Editor’s note: Port City Daily is looking back at our top 25 stories of the year as determined by readership. We will publish two top stories each day from Dec. 21 through Dec. 31, and the three most-read stories of 2013 on Jan. 1, 2014. This story was originally published May 23.
An unusual—and adorable—visitor has been spotted on the sand and in the water at Carolina Beach, and biologists are urging the public to keep a wide berth, no matter how friendly the visitor may seem.
A gray seal—the first spotted this far south, according to observers—has been seen basking on the beach in the area of a sand dredging-beach renourishment project, as well as in the water near the Carolina Beach North Pier, apparently feeding on fish released by fishermen and catching a few of its own.
Since Monday, the seal has been spending a lot of time on land, relaxing and allowing for a process called molting, when its red-brown fur is replaced with a newer, gray coat. Biologists are concerned, however, of human interaction should the seal show up on a public beach—especially over the crowded Memorial Day weekend.
“It is going through its molt, and it must spend extended periods of time on land during this event,” said Ann Pabst, professor of biology and marine biology and co-director of the Marine Mammal Stranding Program at UNCW.
“It is normal for seals to spend time on land, and this seal needs extra time on land—it needs its rest,” she said.
Pabst said the seal, like all marine mammals, is federally protected, noting it is against the law to approach any closer than 50 yards—the distance of half a football field.
“No one should approach, feed, touch or harass the animal in any way,” Pabst said. “This law not only protects the seal—it has chosen our beaches for its molting rest, and we need to respect its needs for space and resources—this law also protects humans.
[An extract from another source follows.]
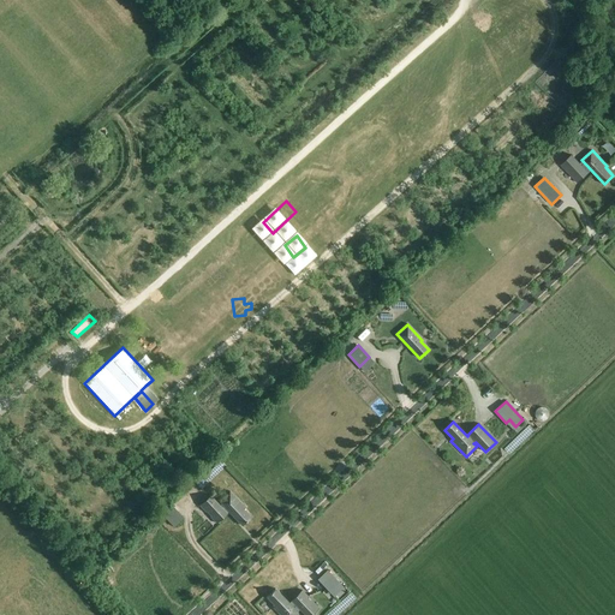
[(243,509),(245,507),(230,491),(219,501),(222,503),(220,506),(210,495),(199,506),(207,513),(208,512),(212,515),(210,517),(216,524),(227,514),(227,513),(228,512),(243,526),(251,518),(243,509)]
Gray seals let people approach them very closely, and this puts people and seal in harm’s way.”
Pabst described seals as notoriously fearless, allowing people to approach pretty close. But should the seal decide it wants its space, Pabst said the species can strike out, in worst cases biting.
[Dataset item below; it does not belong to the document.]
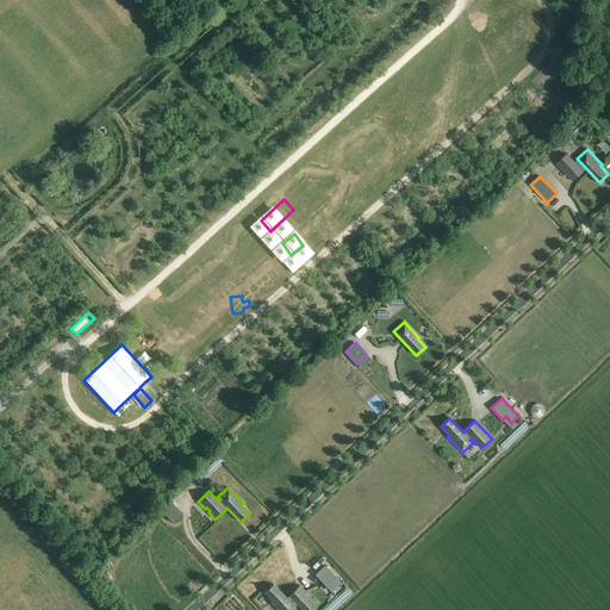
[(178,509),(167,517),(173,523),(182,514),(178,509)]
“This is a wild carnivore and can carry diseases, so we do not want that to happen,” she said.
Pabst said the best course of action in such scenarios is to set up a perimeter around the seal to maintain a safe distance, noting one encounter in which wildlife officers at Wrightsville Beach put up cones and “do not enter” tape, as well as signs to educate the public. She said most beachgoers respected that barrier.
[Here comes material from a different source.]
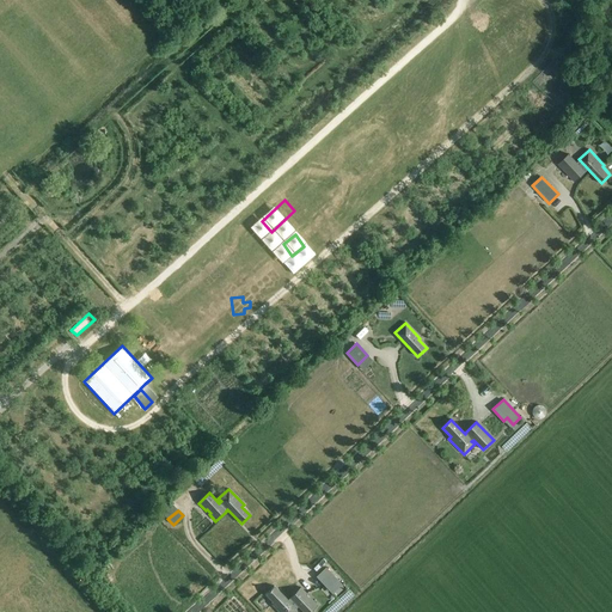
[(330,571),(319,581),(328,589),(338,581),(330,571)]
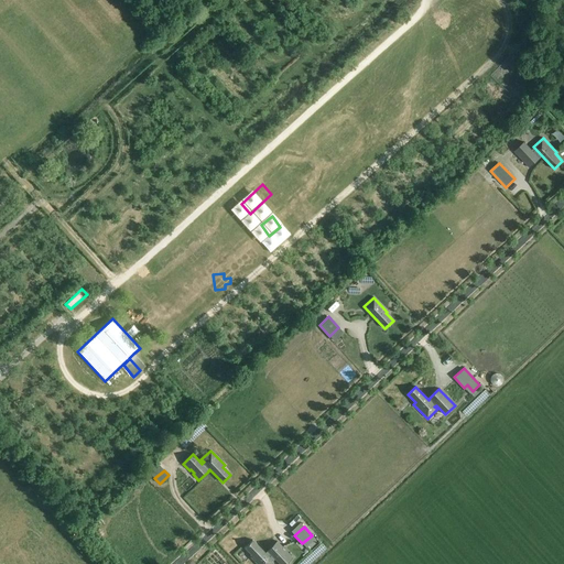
[(250,557),(257,563),(272,563),(274,563),(273,561),(275,559),(280,563),(285,563),(293,557),(278,542),(266,553),(252,540),(245,548),(252,555),(250,557)]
Pabst said the gray seal at Carolina Beach is an unusual sight, as such seals are typically seen in the colder waters of the Atlantic Ocean, from Canada and New England to as far south as Virginia.
“It is the furthest south sighting we have had of this species in North Carolina,” Pabst said.
“The seal is a wonderful visitor to our waters, and is apparently going to enjoy the holiday weekend with us,” she said. “It is important to respect and keep him safe, and to keep all of our citizens safe at the same time.”